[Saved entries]
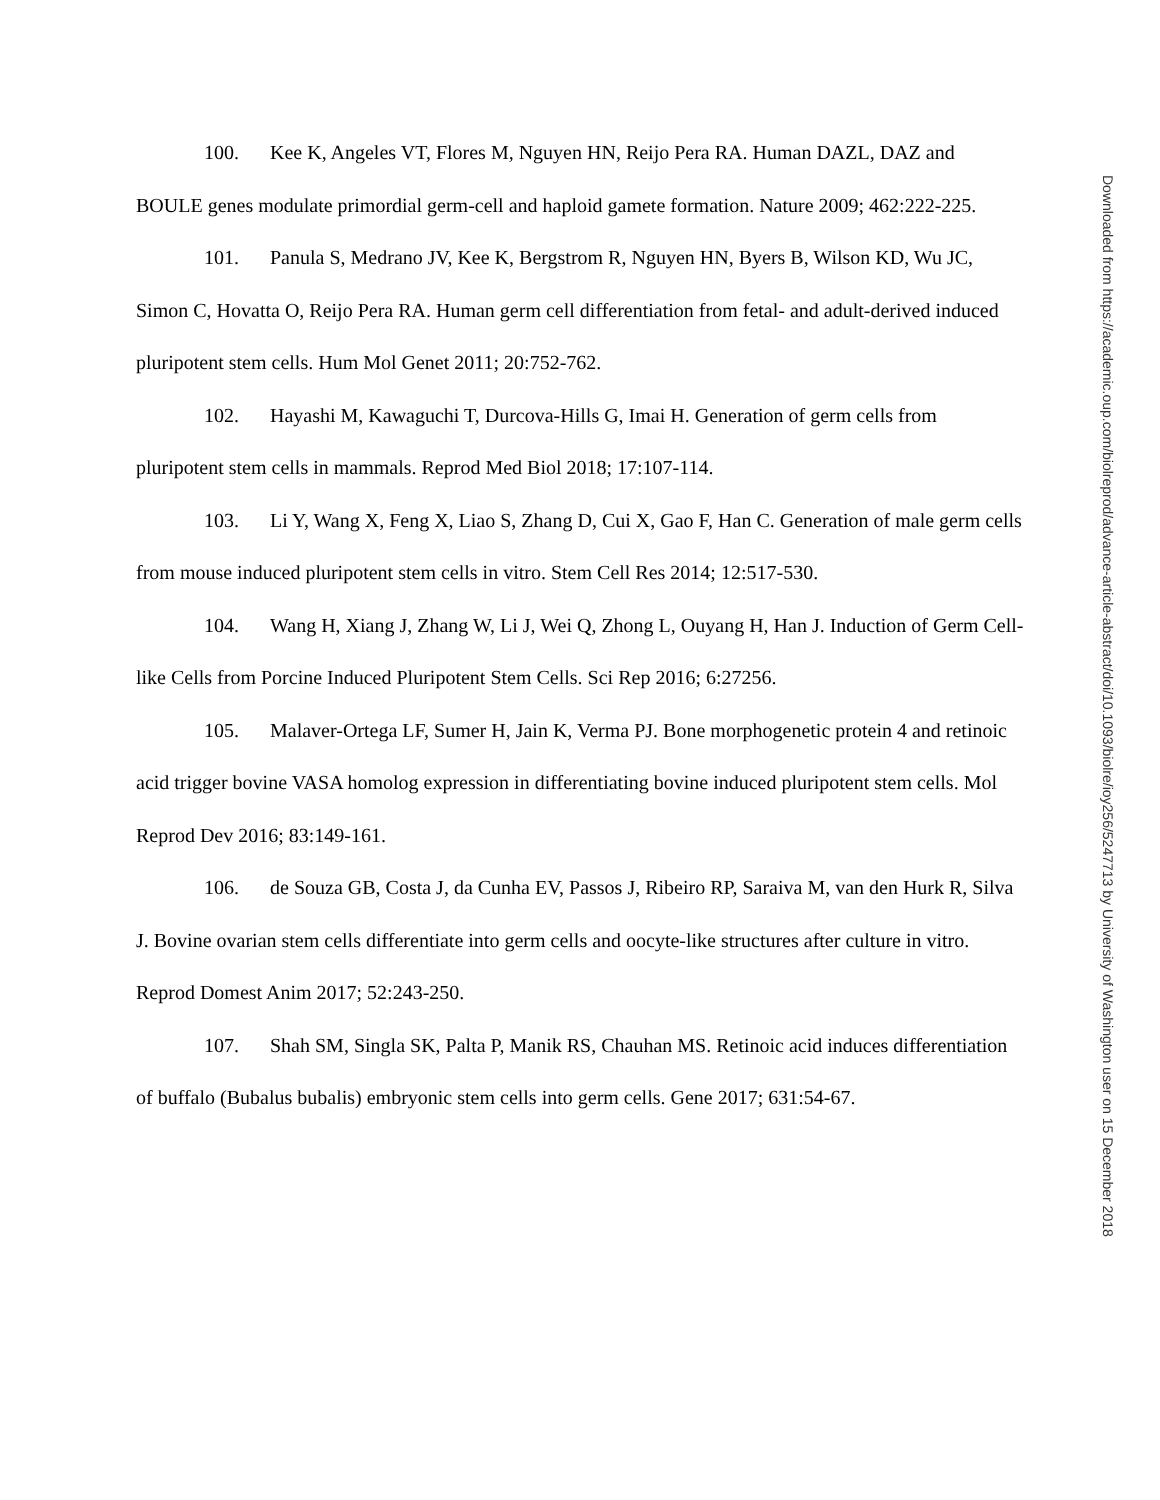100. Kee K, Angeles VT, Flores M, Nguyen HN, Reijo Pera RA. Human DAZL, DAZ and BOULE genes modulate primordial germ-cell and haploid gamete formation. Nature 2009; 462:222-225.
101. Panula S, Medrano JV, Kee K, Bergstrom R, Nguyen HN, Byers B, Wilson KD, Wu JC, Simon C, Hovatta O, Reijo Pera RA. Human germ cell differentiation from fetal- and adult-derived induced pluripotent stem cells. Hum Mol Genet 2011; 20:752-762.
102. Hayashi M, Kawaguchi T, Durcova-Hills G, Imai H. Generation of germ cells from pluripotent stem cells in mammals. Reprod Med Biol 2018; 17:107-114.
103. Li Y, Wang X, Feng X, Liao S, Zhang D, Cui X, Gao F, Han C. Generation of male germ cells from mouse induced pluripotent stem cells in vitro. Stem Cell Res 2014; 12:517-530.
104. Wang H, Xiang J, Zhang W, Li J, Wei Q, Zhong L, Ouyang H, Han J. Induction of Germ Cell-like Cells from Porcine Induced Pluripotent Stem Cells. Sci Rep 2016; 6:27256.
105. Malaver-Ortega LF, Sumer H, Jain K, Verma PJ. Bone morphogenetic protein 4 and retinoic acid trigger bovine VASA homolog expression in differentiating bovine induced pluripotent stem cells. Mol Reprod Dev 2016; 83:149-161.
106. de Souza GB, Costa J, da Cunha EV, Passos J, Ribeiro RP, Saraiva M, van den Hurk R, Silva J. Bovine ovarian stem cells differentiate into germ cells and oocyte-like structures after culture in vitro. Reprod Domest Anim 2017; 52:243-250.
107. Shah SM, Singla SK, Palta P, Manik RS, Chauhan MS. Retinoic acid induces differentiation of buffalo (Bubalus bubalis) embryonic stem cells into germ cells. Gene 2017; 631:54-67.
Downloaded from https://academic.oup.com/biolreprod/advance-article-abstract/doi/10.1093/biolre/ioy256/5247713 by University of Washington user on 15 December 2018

Directions: Copy each line above precisely, dropping the pictures.

Task result:
100. Kee K, Angeles VT, Flores M, Nguyen HN, Reijo Pera RA. Human DAZL, DAZ and BOULE genes modulate primordial germ-cell and haploid gamete formation. Nature 2009; 462:222-225.
101. Panula S, Medrano JV, Kee K, Bergstrom R, Nguyen HN, Byers B, Wilson KD, Wu JC, Simon C, Hovatta O, Reijo Pera RA. Human germ cell differentiation from fetal- and adult-derived induced pluripotent stem cells. Hum Mol Genet 2011; 20:752-762.
102. Hayashi M, Kawaguchi T, Durcova-Hills G, Imai H. Generation of germ cells from pluripotent stem cells in mammals. Reprod Med Biol 2018; 17:107-114.
103. Li Y, Wang X, Feng X, Liao S, Zhang D, Cui X, Gao F, Han C. Generation of male germ cells from mouse induced pluripotent stem cells in vitro. Stem Cell Res 2014; 12:517-530.
104. Wang H, Xiang J, Zhang W, Li J, Wei Q, Zhong L, Ouyang H, Han J. Induction of Germ Cell-like Cells from Porcine Induced Pluripotent Stem Cells. Sci Rep 2016; 6:27256.
105. Malaver-Ortega LF, Sumer H, Jain K, Verma PJ. Bone morphogenetic protein 4 and retinoic acid trigger bovine VASA homolog expression in differentiating bovine induced pluripotent stem cells. Mol Reprod Dev 2016; 83:149-161.
106. de Souza GB, Costa J, da Cunha EV, Passos J, Ribeiro RP, Saraiva M, van den Hurk R, Silva J. Bovine ovarian stem cells differentiate into germ cells and oocyte-like structures after culture in vitro. Reprod Domest Anim 2017; 52:243-250.
107. Shah SM, Singla SK, Palta P, Manik RS, Chauhan MS. Retinoic acid induces differentiation of buffalo (Bubalus bubalis) embryonic stem cells into germ cells. Gene 2017; 631:54-67.
Downloaded from https://academic.oup.com/biolreprod/advance-article-abstract/doi/10.1093/biolre/ioy256/5247713 by University of Washington user on 15 December 2018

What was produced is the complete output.